Source: Max Planck Institute

7 comments
7 comments
Ric
People are afraid of geoengineering by injecting aerosols into the atmosphere but not afraid of this… I fully grasp that I might not know enough and that this might not be a big deal, but the idea of creating a microbe that could vacuum up CO2 in significant amounts, escape into the wild and deplete too much, plunging us into an ice age we cannot prevent, is a little bit scary, much scarier than throwing a bunch of particles into the air that will settle out in a few years at most…
Karmudjun
Nice article Michael. I think anything that alters the CO2 levels in the atmosphere and oceans easily with some constraints would be a wonderful breakthrough. We already have yeast that does the reverse, releasing CO2 into our dough as we make bread. I am not sure if E coli is the best vehicle for this, but there are a plethora of biological powerhouses that don't currently infect humans or most mammals that could be cultivated - and possibly rate limited by some common switch that must be continuously enabled.

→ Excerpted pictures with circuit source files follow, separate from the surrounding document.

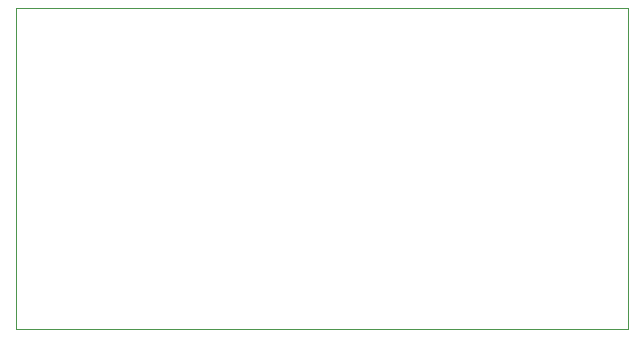
<source format=gbr>
%TF.GenerationSoftware,KiCad,Pcbnew,(5.1.10-1-10_14)*%
%TF.CreationDate,2021-10-16T23:36:31-04:00*%
%TF.ProjectId,address-register,61646472-6573-4732-9d72-656769737465,rev?*%
%TF.SameCoordinates,Original*%
%TF.FileFunction,Profile,NP*%
%FSLAX46Y46*%
G04 Gerber Fmt 4.6, Leading zero omitted, Abs format (unit mm)*
G04 Created by KiCad (PCBNEW (5.1.10-1-10_14)) date 2021-10-16 23:36:31*
%MOMM*%
%LPD*%
G01*
G04 APERTURE LIST*
%TA.AperFunction,Profile*%
%ADD10C,0.050000*%
%TD*%
G04 APERTURE END LIST*
D10*
X167640000Y-7874000D02*
X167894000Y-7874000D01*
X167640000Y-35052000D02*
X167640000Y-7874000D01*
X219456000Y-35052000D02*
X167640000Y-35052000D01*
X219456000Y-7874000D02*
X219456000Y-35052000D01*
X167894000Y-7874000D02*
X219456000Y-7874000D01*
M02*

</source>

Although "The sky is falling" isn't where I would go with successful proof of concept approaches - it does appear seeding the upper atmosphere with microplastics to block solar radiation could be a geoengineering toward an apocalypse. I don't see these microbes in that way!
akarp
@Ric...yeah exactly. However, every geoengineering action we take will ultimately need to be fixed further in the future.
edjudy
Hmmm, the concept of, "What could possibly go wrong?" needs some attention here. A bio-engineered, very common species of bacteria which is a glutton for CO2 couldn't POSSIBLY escape the lab and "get friendly" with "native" forms of the same species . . . or could it????????
BT
@Ric Indeed, noxious and hypoxia driving slimes and bacterias lead to the worst mass extinction events in Earth history. Fools will do anything for a grant.
Treon Verdery
Great research, and very interesting. It encourages me to think that complementary similar genetics that makes humans live to age 560-700 could be just as rapidly developed by a similar size group of a few scientists. For example, the e. coli are using new carbon dioxide modifying enzymes. At humans, ovaries, and particularly oocytes use ATP citric acid cycle II, rather than the human body's usual ATP citric acid cycle I. because cycle two produces lots less oxidative radicals, and possibly other free radicals and is much gentler to human cytes like oocytes that utilize system II, oocytes, and possibly other ovarian cytes live 7 times longer than other body cytes with about a half century cytolifespan per mitosis generation. If every cyte at the human body lived 7 times longer, a 70-100 year human 20th century lifespan then rises to be a 490-700 year human lifespan. The genetic optimization of citric acid cycle II enzymes and molecular participants is likely a similar research and development process to the co2 chemistry optimization described at the article. Also, the citric acid cycle II physiochemistry likely differs at different species. perhaps there is a citric acid cycle II 99.9998th percentile of causing greater cyte longevity that is greater than 7 times heightened multiplier of cyte lifespan. If that multiplier is 11 or 14, then that generates 770-1400 year human lifespan.
Catweazle
Not in my back yard, if you don't mind!